◆ **Instructions to follow**: Repeat the entries that follow verbatim, without any of their pictures.

◆ **Saved data entries**:

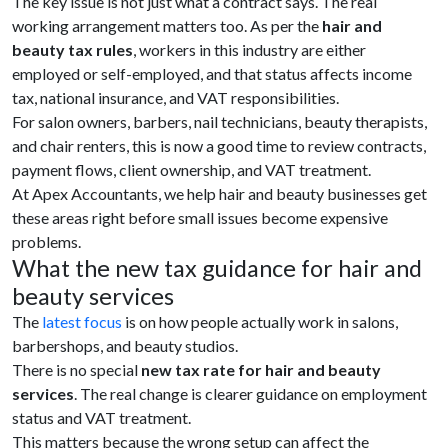
The key issue is not just what a contract says. The real
working arrangement matters too. As per the
hair and
beauty tax rules
, workers in this industry are either
employed or self-employed, and that status affects income
tax, national insurance, and VAT responsibilities.
For salon owners, barbers, nail technicians, beauty therapists,
and chair renters, this is now a good time to review contracts,
payment flows, client ownership, and VAT treatment.
At Apex Accountants, we help hair and beauty businesses get
these areas right before small issues become expensive
problems.
What the new tax guidance for hair and
beauty services
The
latest focus
is on how people actually work in salons,
barbershops, and beauty studios.
There is no special
new tax rate for hair and beauty
services
. The real change is clearer guidance on employment
status and VAT treatment.
This matters because the wrong setup can affect the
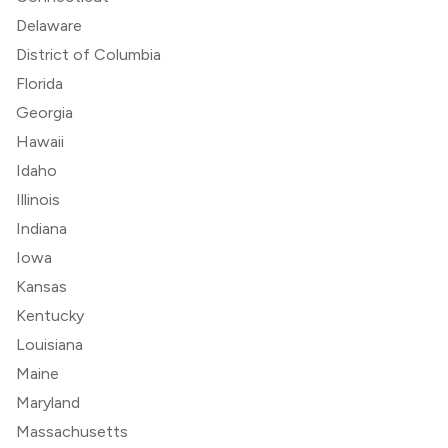
Delaware
District of Columbia
Florida
Georgia
Hawaii
Idaho
Illinois
Indiana
Iowa
Kansas
Kentucky
Louisiana
Maine
Maryland
Massachusetts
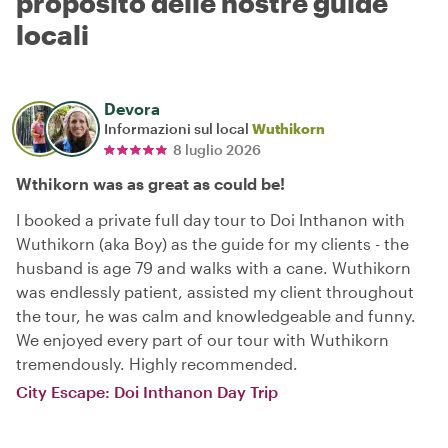
proposito delle nostre guide
locali
Devora
Informazioni sul local
Wuthikorn
8 luglio 2026
Wthikorn was as great as could be!
I booked a private full day tour to Doi Inthanon with
Wuthikorn (aka Boy) as the guide for my clients - the
husband is age 79 and walks with a cane. Wuthikorn
was endlessly patient, assisted my client throughout
the tour, he was calm and knowledgeable and funny.
We enjoyed every part of our tour with Wuthikorn
tremendously. Highly recommended.
City Escape: Doi Inthanon Day Trip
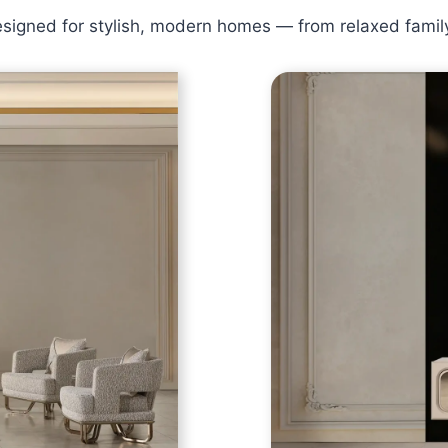
designed for stylish, modern homes — from relaxed famil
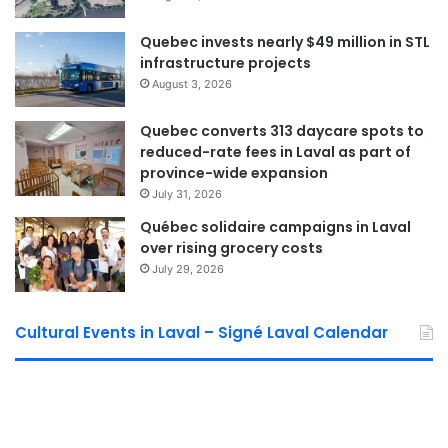
Quebec invests nearly $49 million in STL
infrastructure projects
August 3, 2026
Quebec converts 313 daycare spots to
reduced-rate fees in Laval as part of
province-wide expansion
July 31, 2026
Québec solidaire campaigns in Laval
over rising grocery costs
July 29, 2026
Cultural Events in Laval – Signé Laval Calendar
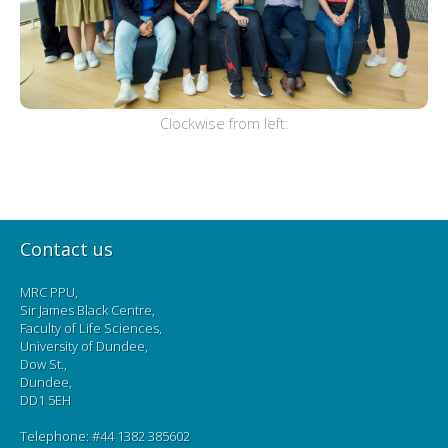
Clockwise from left:
Contact us
MRC PPU,
Sir James Black Centre,
Faculty of Life Sciences,
University of Dundee,
Dow St.,
Dundee,
DD1 5EH
Telephone: #44 1382 385602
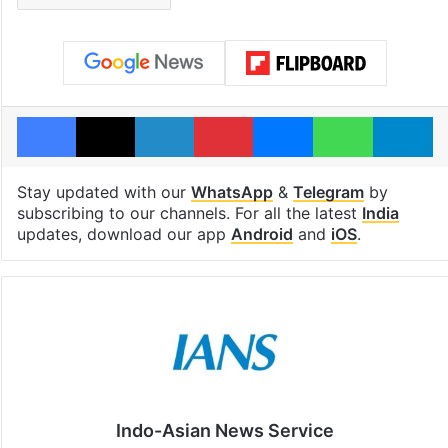
Facebook
X
LinkedIn
Pinterest
Messenger
WhatsAp
T
Stay updated with our
WhatsApp
&
Telegram
by
subscribing to our channels. For all the latest
India
updates, download our app
Android
and
iOS
.
Indo-Asian News Service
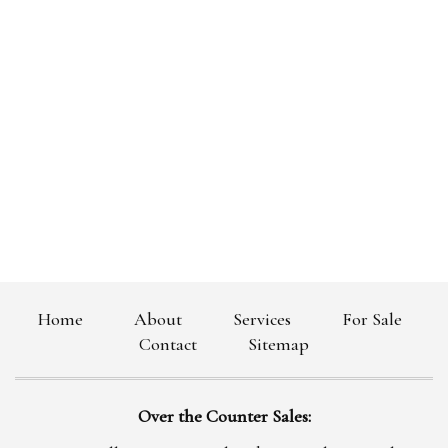
Home
About
Services
For Sale
|
|
|
|
Contact
Sitemap
|
Over the Counter Sales:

◆ **Solution to this exercise**:
The key issue is not just what a contract says. The real
working arrangement matters too. As per the
hair and
beauty tax rules
, workers in this industry are either
employed or self-employed, and that status affects income
tax, national insurance, and VAT responsibilities.
For salon owners, barbers, nail technicians, beauty therapists,
and chair renters, this is now a good time to review contracts,
payment flows, client ownership, and VAT treatment.
At Apex Accountants, we help hair and beauty businesses get
these areas right before small issues become expensive
problems.
What the new tax guidance for hair and
beauty services
The
latest focus
is on how people actually work in salons,
barbershops, and beauty studios.
There is no special
new tax rate for hair and beauty
services
. The real change is clearer guidance on employment
status and VAT treatment.
This matters because the wrong setup can affect the
Delaware
District of Columbia
Florida
Georgia
Hawaii
Idaho
Illinois
Indiana
Iowa
Kansas
Kentucky
Louisiana
Maine
Maryland
Massachusetts
proposito delle nostre guide
locali
Devora
Informazioni sul local
Wuthikorn
8 luglio 2026
Wthikorn was as great as could be!
I booked a private full day tour to Doi Inthanon with
Wuthikorn (aka Boy) as the guide for my clients - the
husband is age 79 and walks with a cane. Wuthikorn
was endlessly patient, assisted my client throughout
the tour, he was calm and knowledgeable and funny.
We enjoyed every part of our tour with Wuthikorn
tremendously. Highly recommended.
City Escape: Doi Inthanon Day Trip
designed for stylish, modern homes — from relaxed famil
Quebec invests nearly $49 million in STL
infrastructure projects
August 3, 2026
Quebec converts 313 daycare spots to
reduced-rate fees in Laval as part of
province-wide expansion
July 31, 2026
Québec solidaire campaigns in Laval
over rising grocery costs
July 29, 2026
Cultural Events in Laval – Signé Laval Calendar
Clockwise from left:
Contact us
MRC PPU,
Sir James Black Centre,
Faculty of Life Sciences,
University of Dundee,
Dow St.,
Dundee,
DD1 5EH
Telephone: #44 1382 385602
Facebook
X
LinkedIn
Pinterest
Messenger
WhatsAp
T
Stay updated with our
WhatsApp
&
Telegram
by
subscribing to our channels. For all the latest
India
updates, download our app
Android
and
iOS
.
Indo-Asian News Service
Home
About
Services
For Sale
|
|
|
|
Contact
Sitemap
|
Over the Counter Sales:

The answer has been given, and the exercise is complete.